Stored items
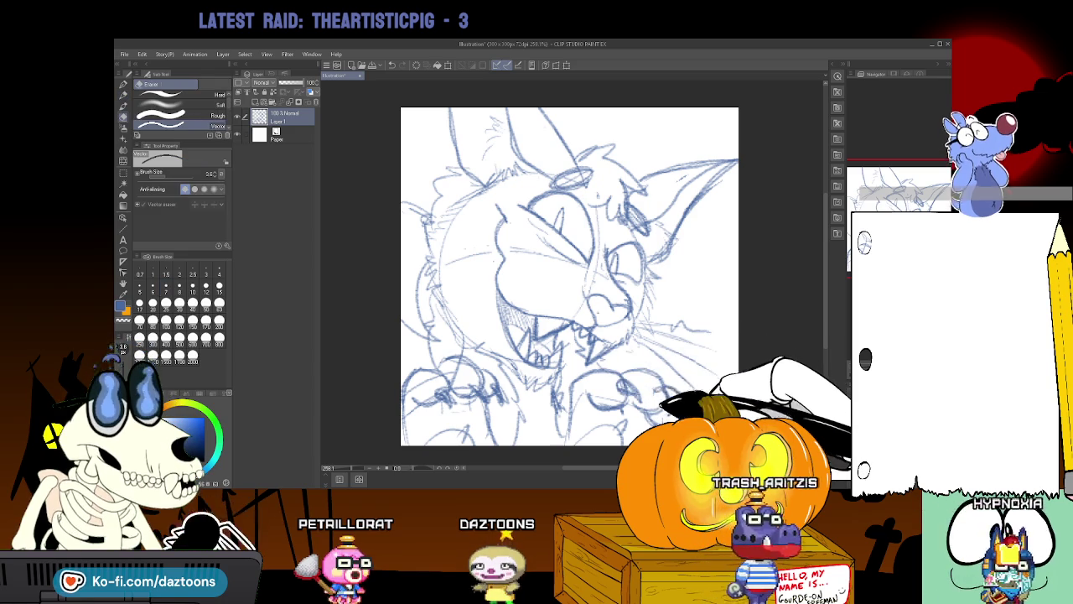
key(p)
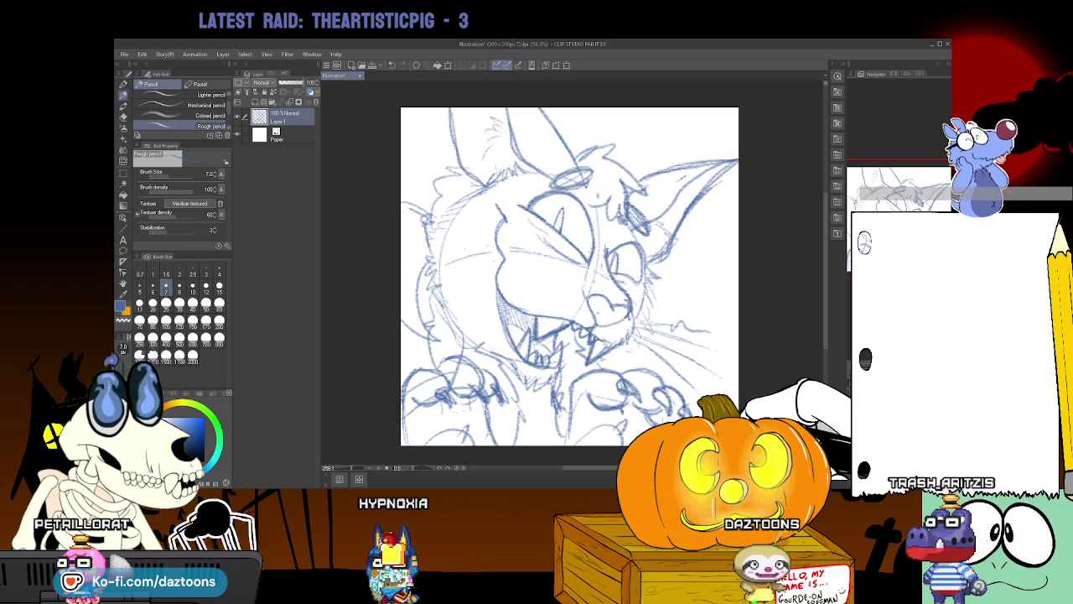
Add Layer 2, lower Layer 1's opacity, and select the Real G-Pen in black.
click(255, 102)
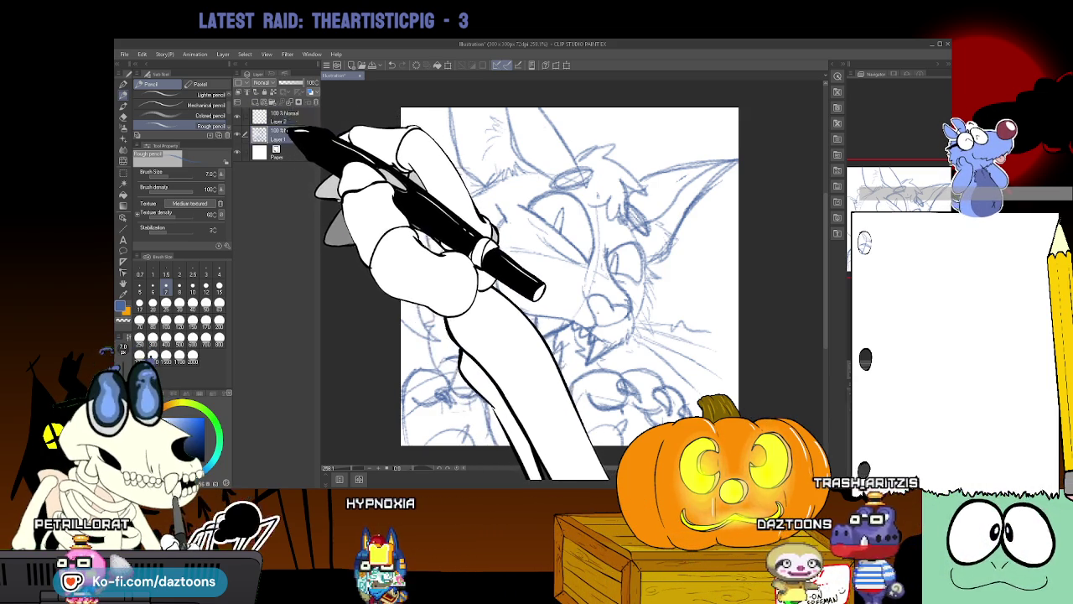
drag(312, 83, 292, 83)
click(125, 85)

* * *

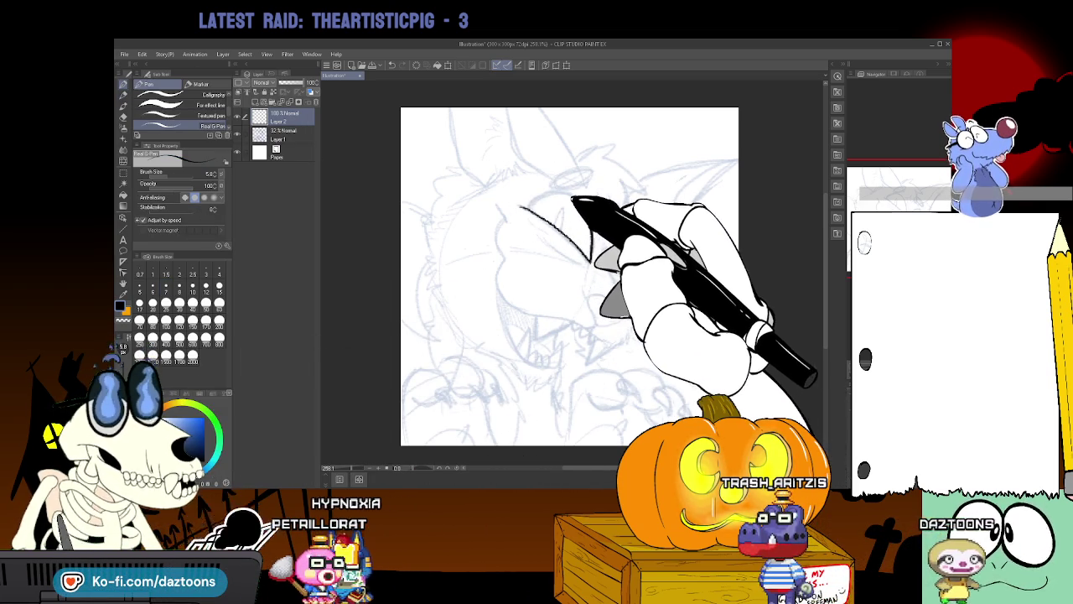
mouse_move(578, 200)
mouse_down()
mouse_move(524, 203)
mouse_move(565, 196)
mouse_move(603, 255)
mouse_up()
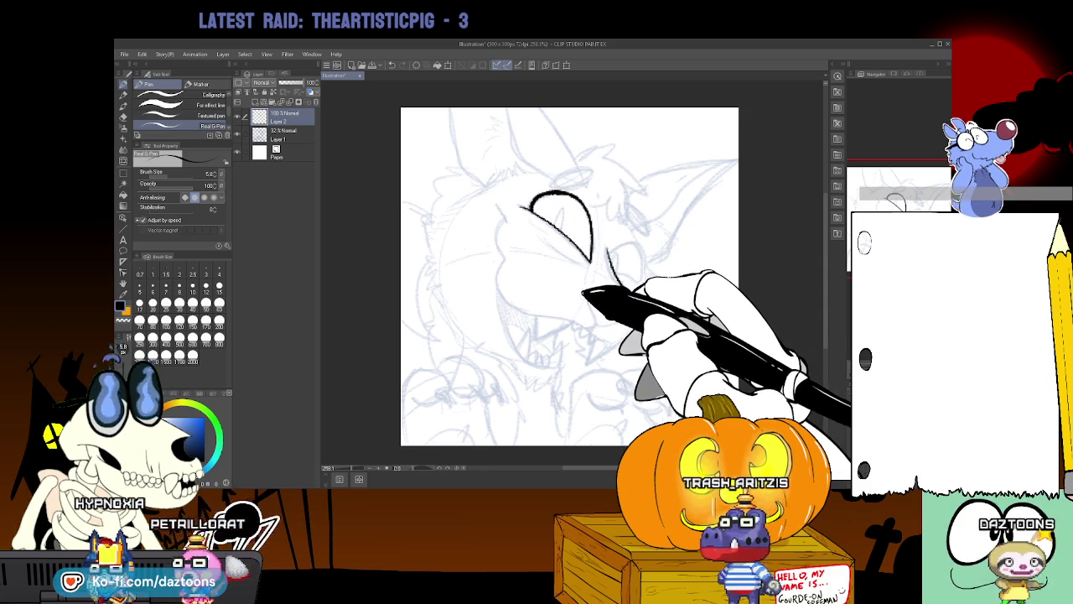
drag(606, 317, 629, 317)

# [WORK TASK]
When a line in the data above contains the string "drag", copy that line.

# [RESULT OF THIS EXERCISE]
drag(312, 83, 292, 83)
drag(606, 317, 629, 317)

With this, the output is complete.